Leaving Esquire so abruptly was disorienting initially because I no longer had a defined role or an identity in the world. When I interacted with former colleagues they treated me as though I’d had an unfortunate accident. I had no simple explanation to offer people when they asked what I was doing, nor did I want to proclaim that I was undergoing some noble quest when I had no assurance that I wouldn’t change my mind any day! I was repeatedly tempted by opportunities to get back in the game that were quite appealing, especially those in the nascent world of internet media. These offers were attractive because, on one hand, what was I going to fill my time with? On the other hand, I knew I had bought my time back from the marketplace at a great cost and that gave me the perspective to repeatedly say no.
As I embarked on my new life, the teachings and meditative practices of the Theravada Buddhist lineage, the so-called “forest tradition” or “tradition of the Elders,” became my primary practice. My first significant teachers were Joseph Goldstein and Sharon Salzberg, who along with Jack Kornfield are the three Westerners considered most responsible for bringing these teachings from Thailand, Burma, and India to the U.S.
Because I had worked so intensely in the life I left behind, redirecting that energy into an intense meditation practice was relatively easy. However, sitting long hours day after day without moving was quite painful, until my body finally started to adjust. Plus, I was impatient. I did not necessarily think I was practicing the right way, and I craved more action in my life. But the pain and emotional turmoil became grist for the mill as I continued my exploration.
I spent much of my time either in meditation centers sitting long silent retreats or practicing on my own. I also became interested in the body-mind connection and studied aikido and somatic healing techniques. Also, because of my past, a number of individuals who were leaders and who were struggling with questions about what to do with their lives began to seek my advice. I gradually evolved a system to help them sort out their priorities, which I ultimately called “life balance work.”

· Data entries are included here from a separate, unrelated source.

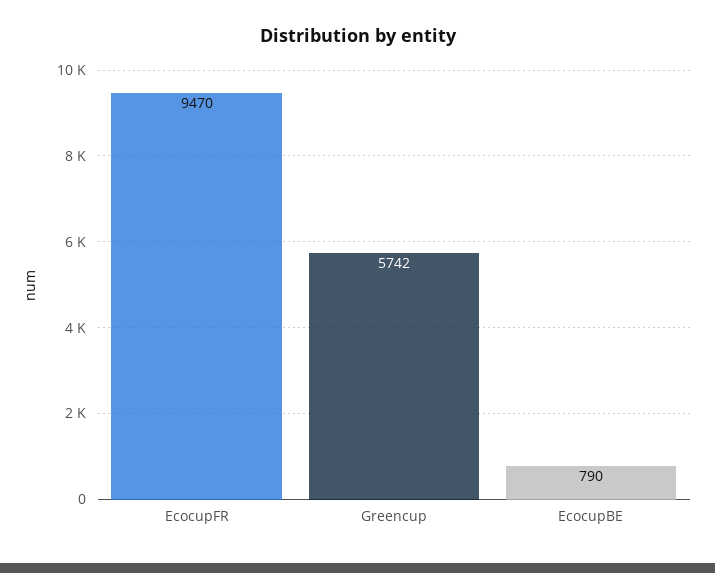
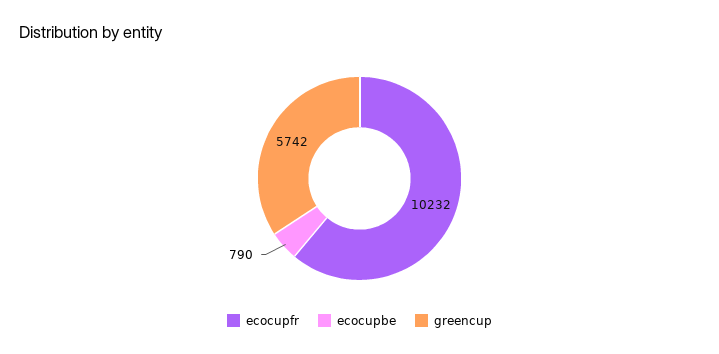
EcocupFR: 9470 -> 10232

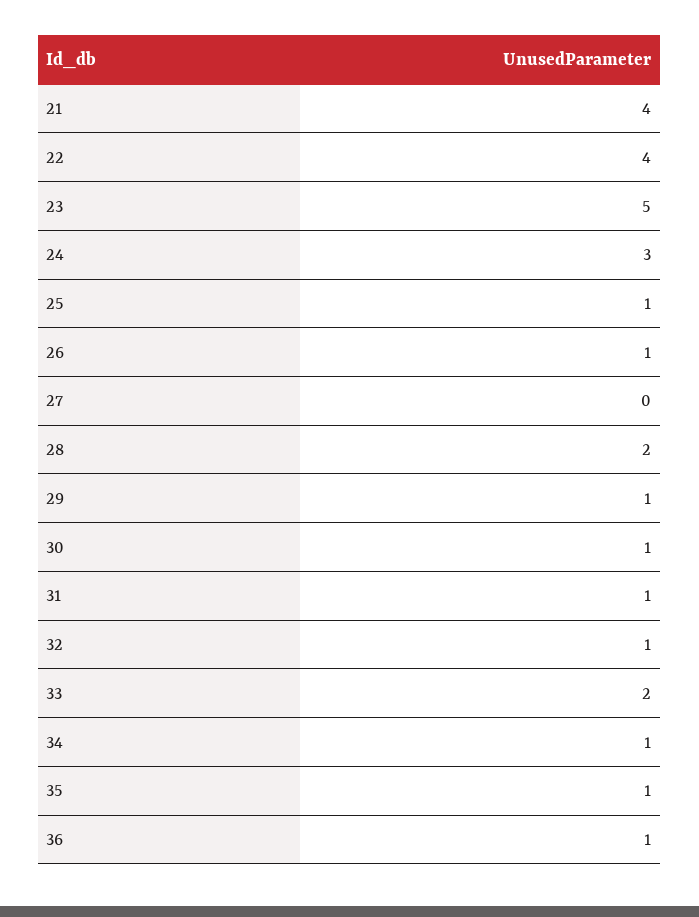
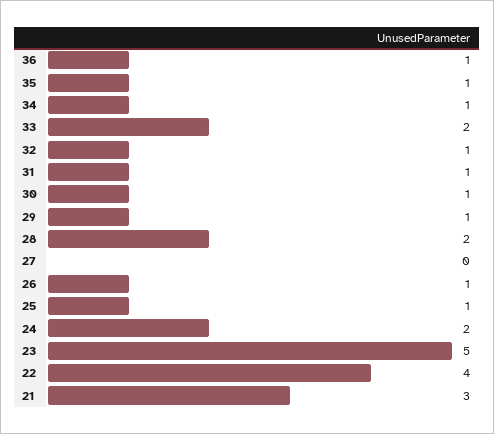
21: 4 -> 3
24: 3 -> 2

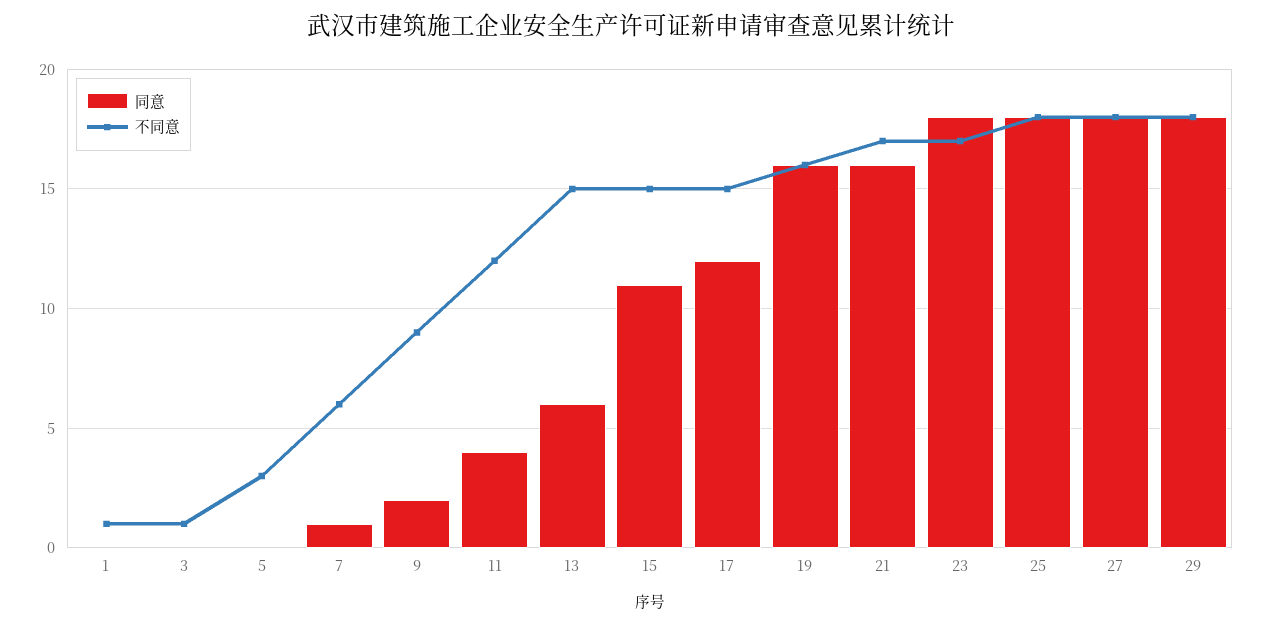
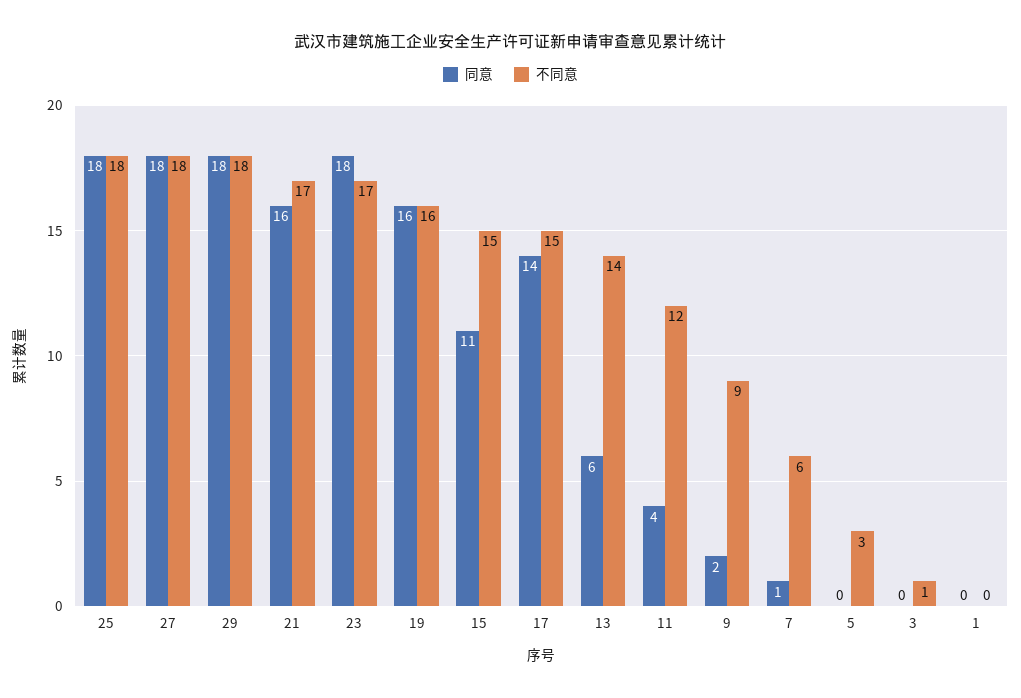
不同意, 1: 1 -> 0
不同意, 13: 15 -> 14
同意, 17: 12 -> 14

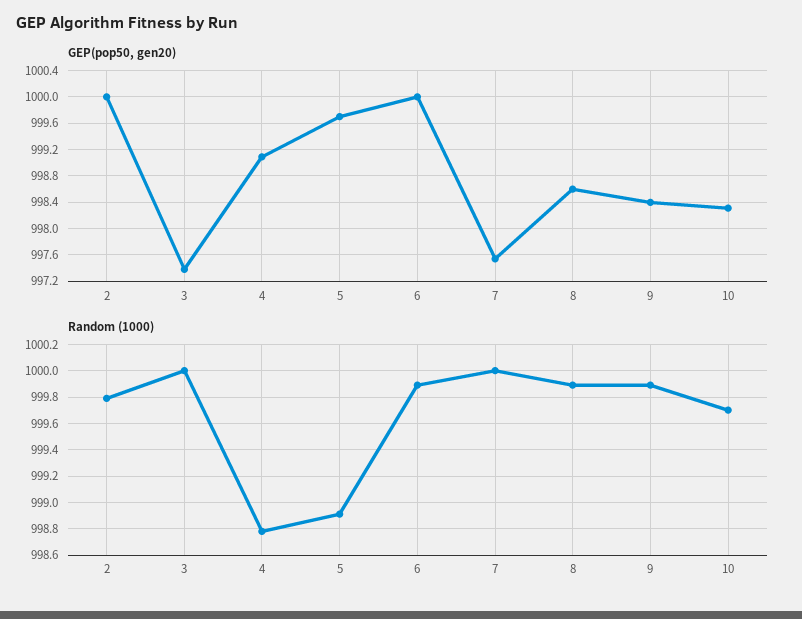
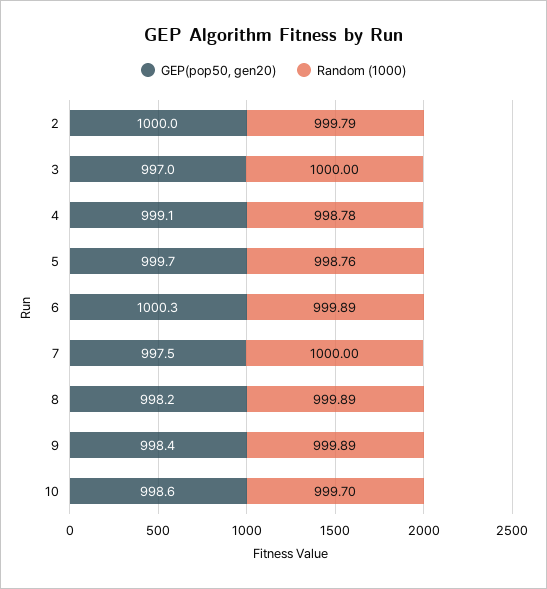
GEP(pop50, gen20), 3: 997.4 -> 997
GEP(pop50, gen20), 6: 1000 -> 1000.3
GEP(pop50, gen20), 8: 998.6 -> 998.2
GEP(pop50, gen20), 10: 998.3 -> 998.6
Random (1000), 5: 998.9 -> 998.76

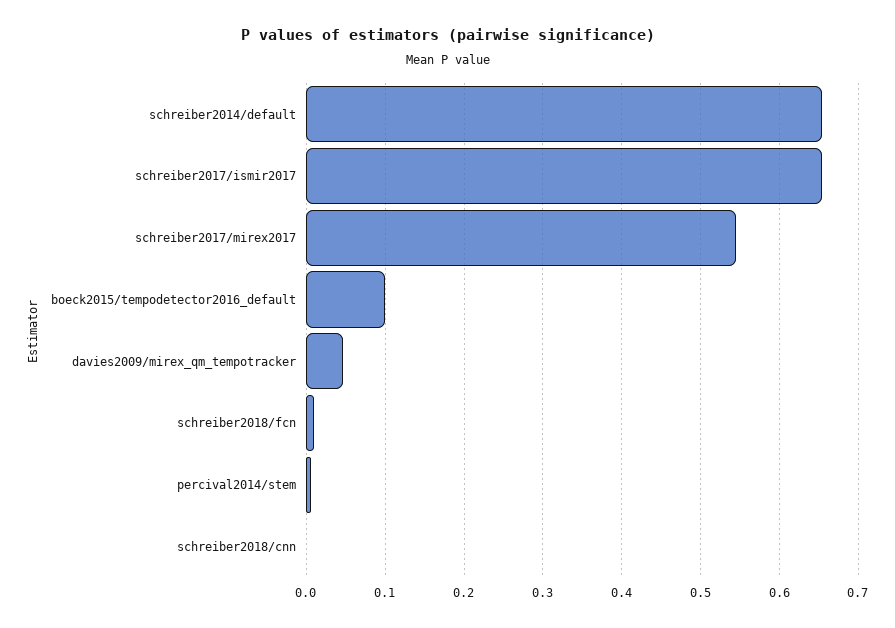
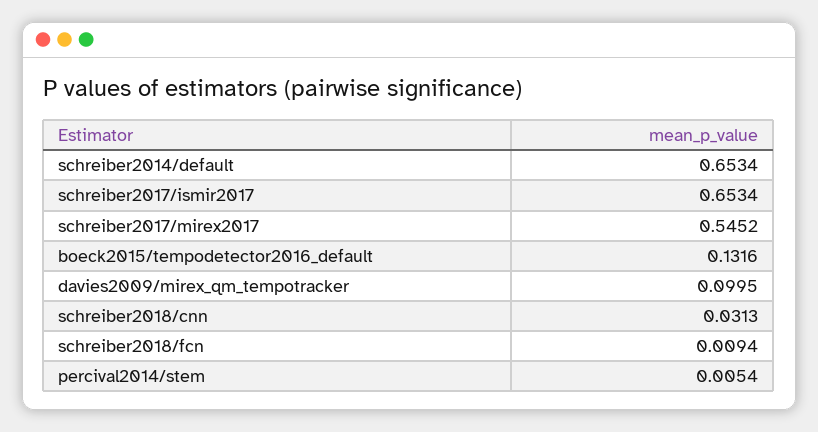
boeck2015/tempodetector2016_default: 0.1 -> 0.1316
davies2009/mirex_qm_tempotracker: 0.05 -> 0.0995
schreiber2018/cnn: 0 -> 0.0313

One day after I’d been practicing vipassana for seven years, I received a phone call from Jack Kornfield, the founder of Spirit Rock Meditation Center. He asked me if I would like to become a member of the Spirit Rock Teachers Council and participate in the three-year teacher training program he conducted. I was surprised by his offer, as I had not once thought about becoming a full-time meditation teacher. After telling Jack I needed to think about it, I went to see him a few days later and explained that while I was honored by his invitation I didn’t think I was the right person because I had not spent years studying in monasteries in Southeast Asia. Jack laughed and said that it was when people acted like it was about time they had been chosen to teach that he worried about their readiness. Although I still wasn’t sure teaching was my calling, I was attracted by the opportunity to be part of a community of fellow seekers and was excited about learning from the senior teachers. It also offered a structure for my life, which I had been living without.
I now travel throughout the United States leading silent residential meditation retreats of varying lengths, usually with one or more co-teachers. I also teach daylong retreats and have a weekly sitting group. I’ve written numerous articles on the wisdom that is contained in the Buddha’s teachings, including a regular column for Yoga Journal. As it has turned out, teaching the dharma is the most satisfying activity I had ever done in my life.